Afgelopen week streek ik neer bij een restaurantje waar ik wel eens kom om snel een hapje te eten voor ik doorrij naar huis. Het stof van de 60 minuten durende brommertocht van het Cambodjaanse platteland terug naar Phnom Penh prikte nog in m’n ogen. ZilveruitjesDat het 36 graden is, dat ik zit op de stoep, dat er betrekkelijk dicht langs mijn tafeltje brommers, tuktuks, karren en veel te grote SUV’s razen, valt me niet meer op. De meneer die een houten stellage om z’n brommer heeft getimmerd waaraan hij trossen en trossen bananen heeft hangen, verkoopt zoals altijd niets aan mij, maar wel aan een hippie-achtig figuur bij mij op het stoep-terras. Ik ben  geconcentreerd aan het studeren in m’n nieuwe Cambodjaanse leerboek als mijn hamburger arriveert en ik er met een ruk ineens helemaal uit ben. Zijn dat… Zilveruitjes?! En jawel. Drie weerloze, glimmende zilveruitjes.

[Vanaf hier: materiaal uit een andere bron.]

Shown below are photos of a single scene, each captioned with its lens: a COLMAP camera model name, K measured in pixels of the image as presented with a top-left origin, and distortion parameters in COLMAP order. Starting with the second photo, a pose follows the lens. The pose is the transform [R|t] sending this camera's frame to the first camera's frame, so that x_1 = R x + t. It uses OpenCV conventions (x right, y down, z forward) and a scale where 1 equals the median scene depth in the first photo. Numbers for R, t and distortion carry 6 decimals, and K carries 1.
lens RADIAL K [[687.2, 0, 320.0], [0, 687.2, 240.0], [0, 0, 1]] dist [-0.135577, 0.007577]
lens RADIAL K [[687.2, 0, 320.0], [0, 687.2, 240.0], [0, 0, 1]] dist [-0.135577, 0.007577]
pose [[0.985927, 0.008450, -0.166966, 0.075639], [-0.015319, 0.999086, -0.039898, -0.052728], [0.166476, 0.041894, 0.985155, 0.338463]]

En zo bracht het kleine zilveruitje me even helemaal thuis, naar mijn andere thuis waar het koud en nat is, waar je binnen en niet op de stoep zit te eten, waar mijn wortels liggen, waar m’n zusje is, en mijn ouders, m’n oudste neefje, m’n nichtje en m’n nieuwste neefje die ik nog nooit gezien heb sinds hij een half jaar geleden geboren werd, m’n vrienden en m’n eigen huis, welvaart en lange, weldoorvoede mensen, orde, structuur, voorspelbaarheid en niet-goed-geld-terug garanties.

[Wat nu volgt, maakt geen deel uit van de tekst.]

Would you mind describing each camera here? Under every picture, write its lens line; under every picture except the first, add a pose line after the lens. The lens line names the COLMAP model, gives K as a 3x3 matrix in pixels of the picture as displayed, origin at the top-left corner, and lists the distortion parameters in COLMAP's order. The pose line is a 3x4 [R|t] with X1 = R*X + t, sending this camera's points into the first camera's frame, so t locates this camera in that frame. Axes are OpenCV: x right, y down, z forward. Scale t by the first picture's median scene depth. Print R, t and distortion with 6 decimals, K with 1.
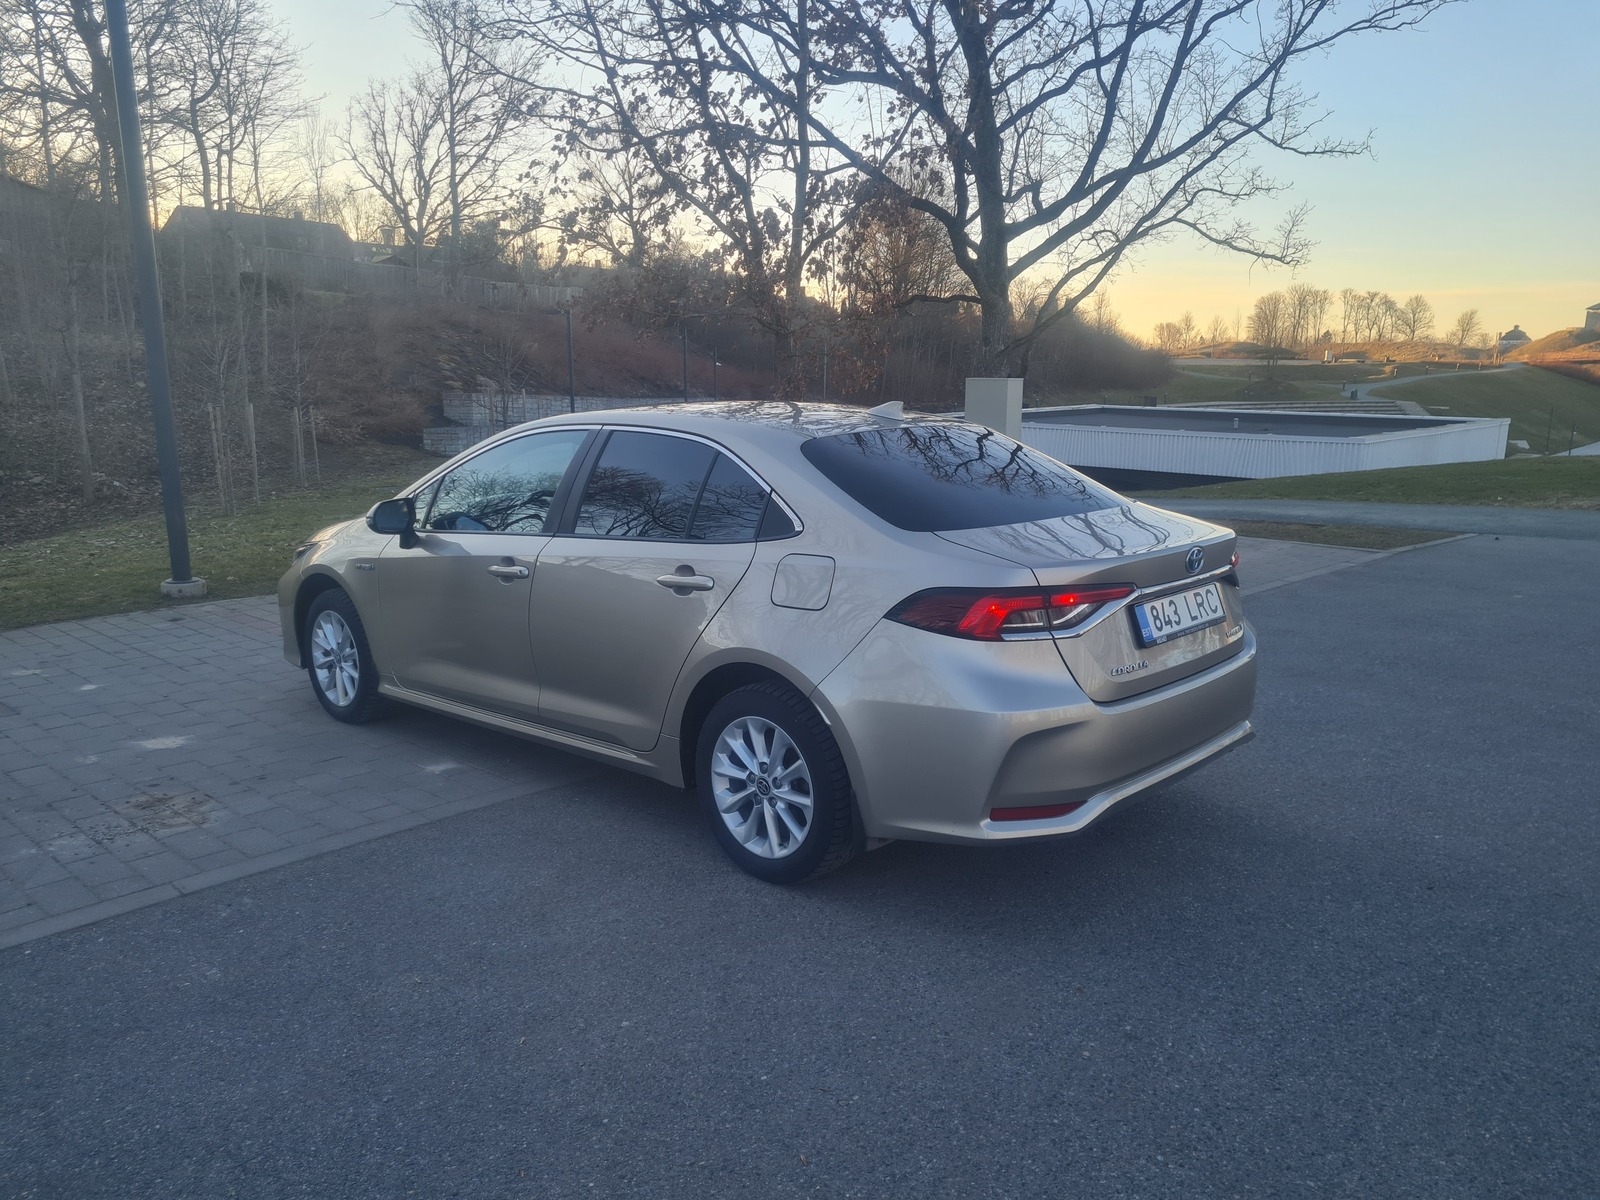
lens RADIAL K [[1200.6, 0, 809.6], [0, 1200.6, 610.3], [0, 0, 1]] dist [0.062719, -0.043822]
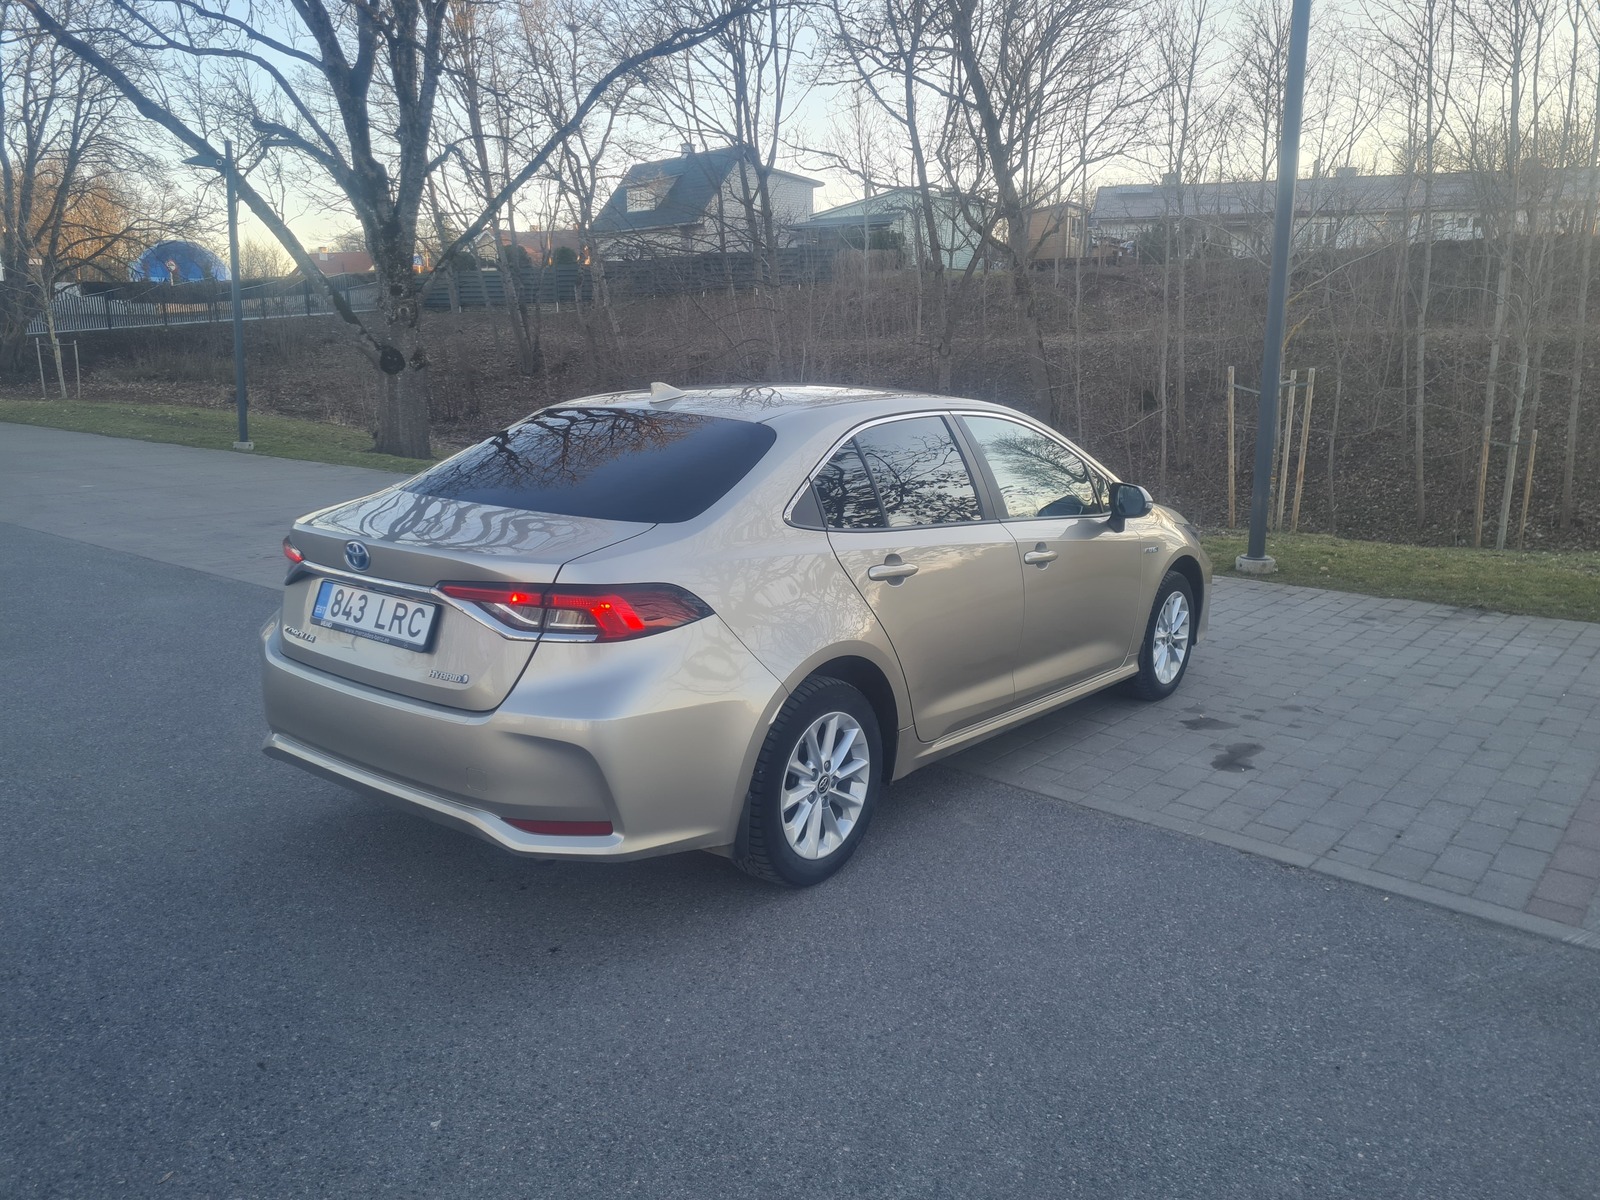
lens RADIAL K [[1200.6, 0, 812.6], [0, 1200.6, 596.6], [0, 0, 1]] dist [0.062719, -0.043822]
pose [[0.084221, 0.200437, -0.976080, 0.129223], [-0.211808, 0.960776, 0.179018, -0.025721], [0.973676, 0.191664, 0.123372, 0.128279]]
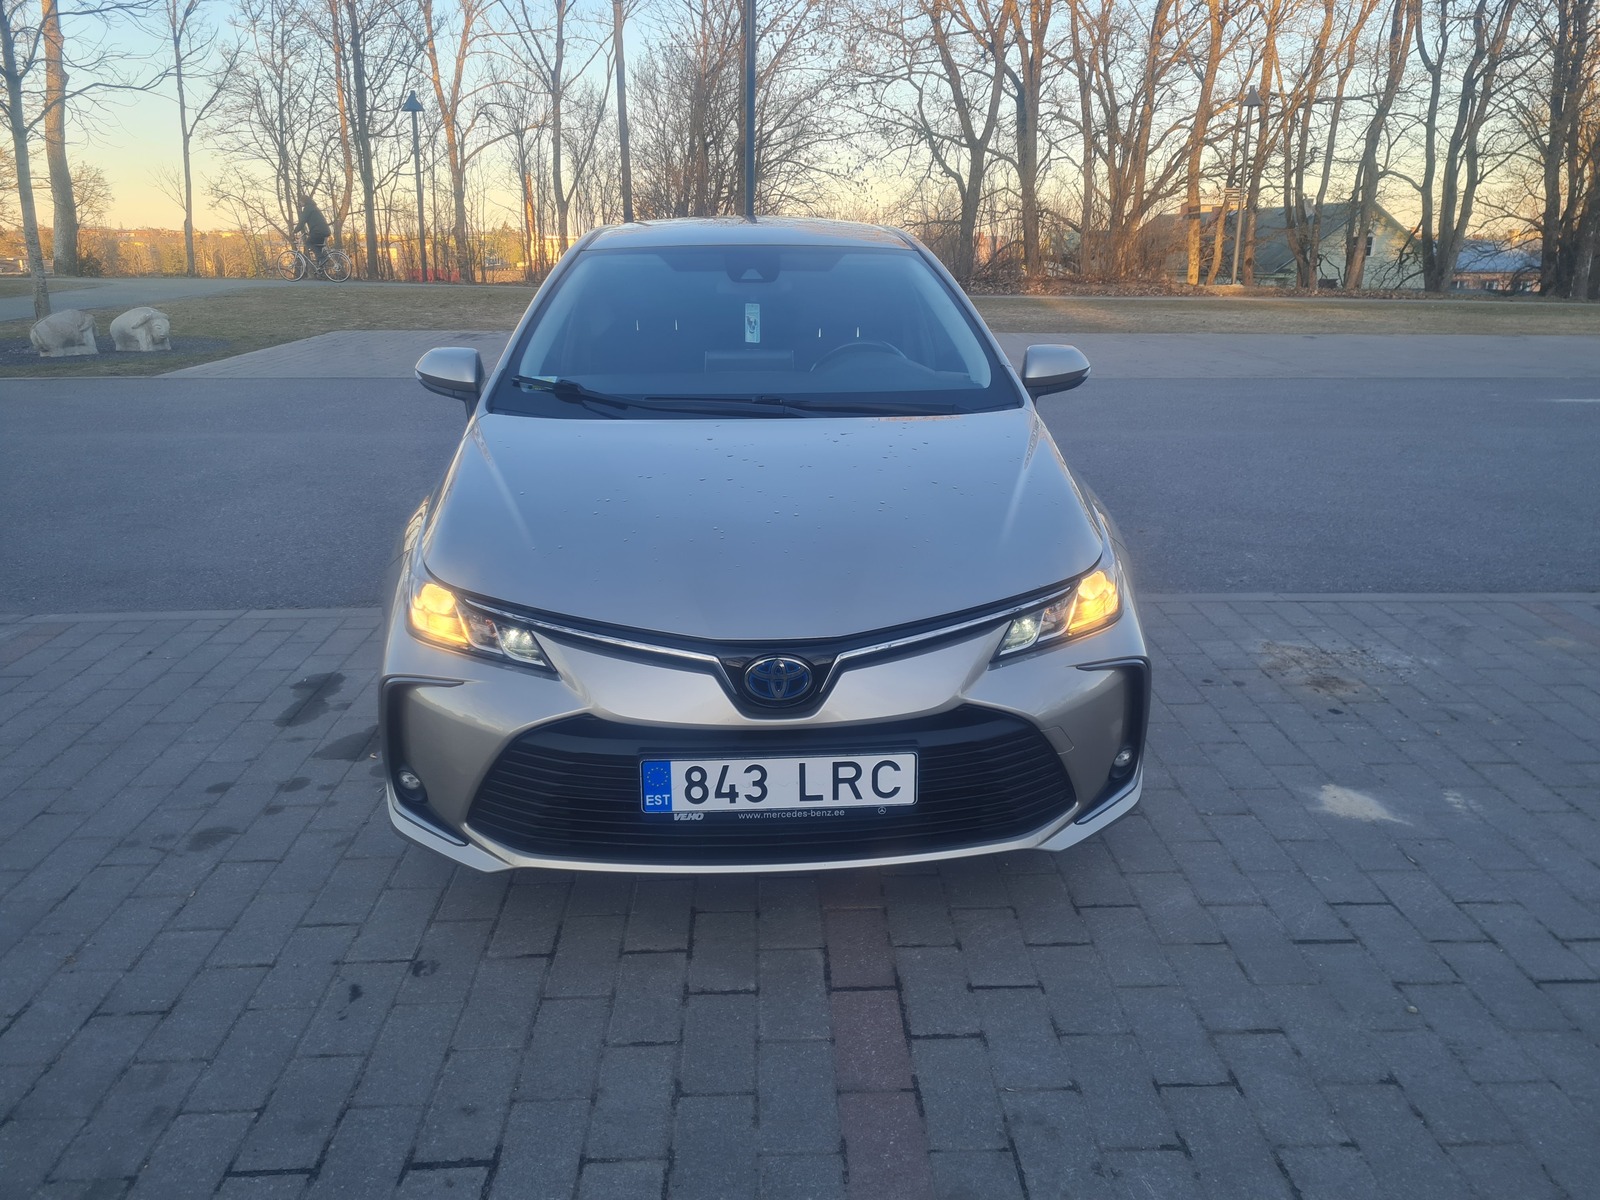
lens RADIAL K [[1200.6, 0, 811.0], [0, 1200.6, 595.5], [0, 0, 1]] dist [0.062719, -0.043822]
pose [[-0.719736, -0.206231, 0.662910, -0.109333], [0.131328, 0.897176, 0.421697, -0.042181], [-0.681714, 0.390569, -0.618646, 0.233401]]
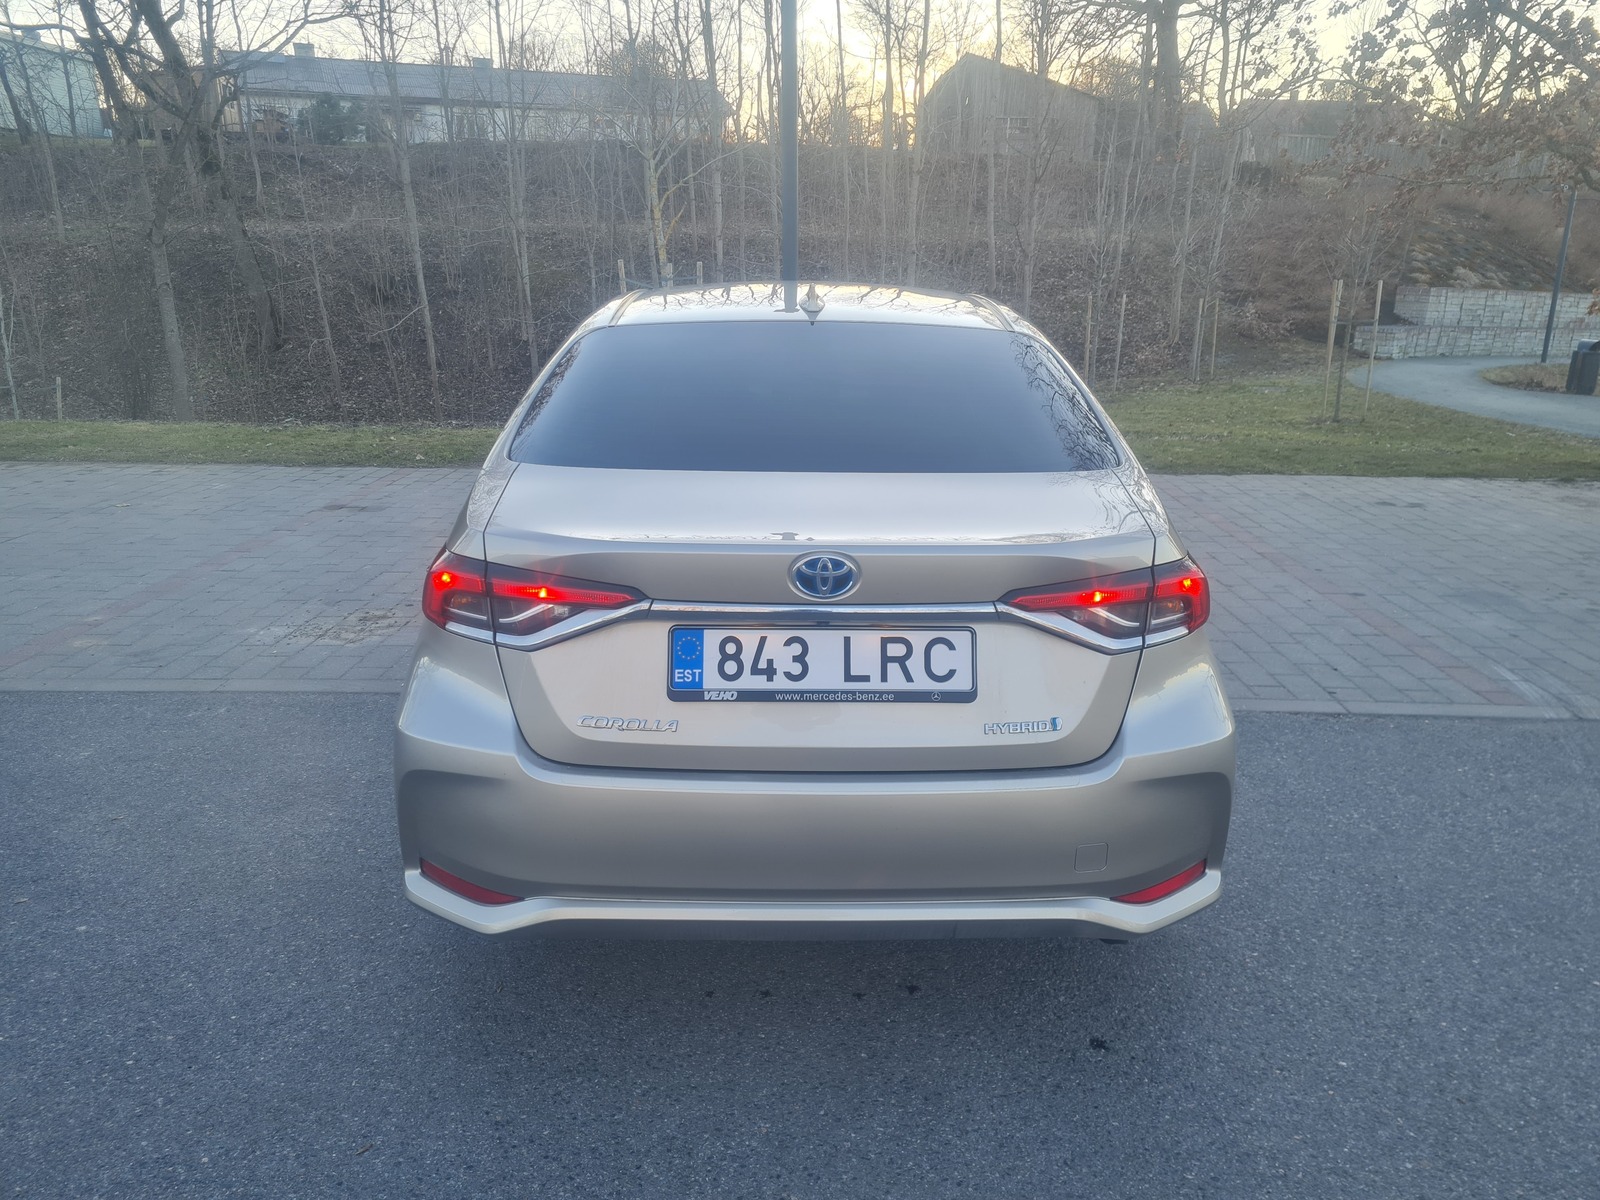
lens RADIAL K [[1200.6, 0, 808.3], [0, 1200.6, 596.8], [0, 0, 1]] dist [0.062719, -0.043822]
pose [[0.691907, 0.204266, -0.692488, 0.073818], [-0.153665, 0.978831, 0.135193, -0.011208], [0.705444, 0.012871, 0.708649, 0.062399]]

Wat het zilveruitje niet wist is dat ik over een week terug zou gaan naar dat andere thuis. Langzaamaan begint het door te dringen. Langzaam begin ik me te verheugen, en tel ik de dingen die ik hier nog moet doen voor ik kan gaan. Nu nog maar een paar dagen…

Dag zilveruitje, ik kom weer terug!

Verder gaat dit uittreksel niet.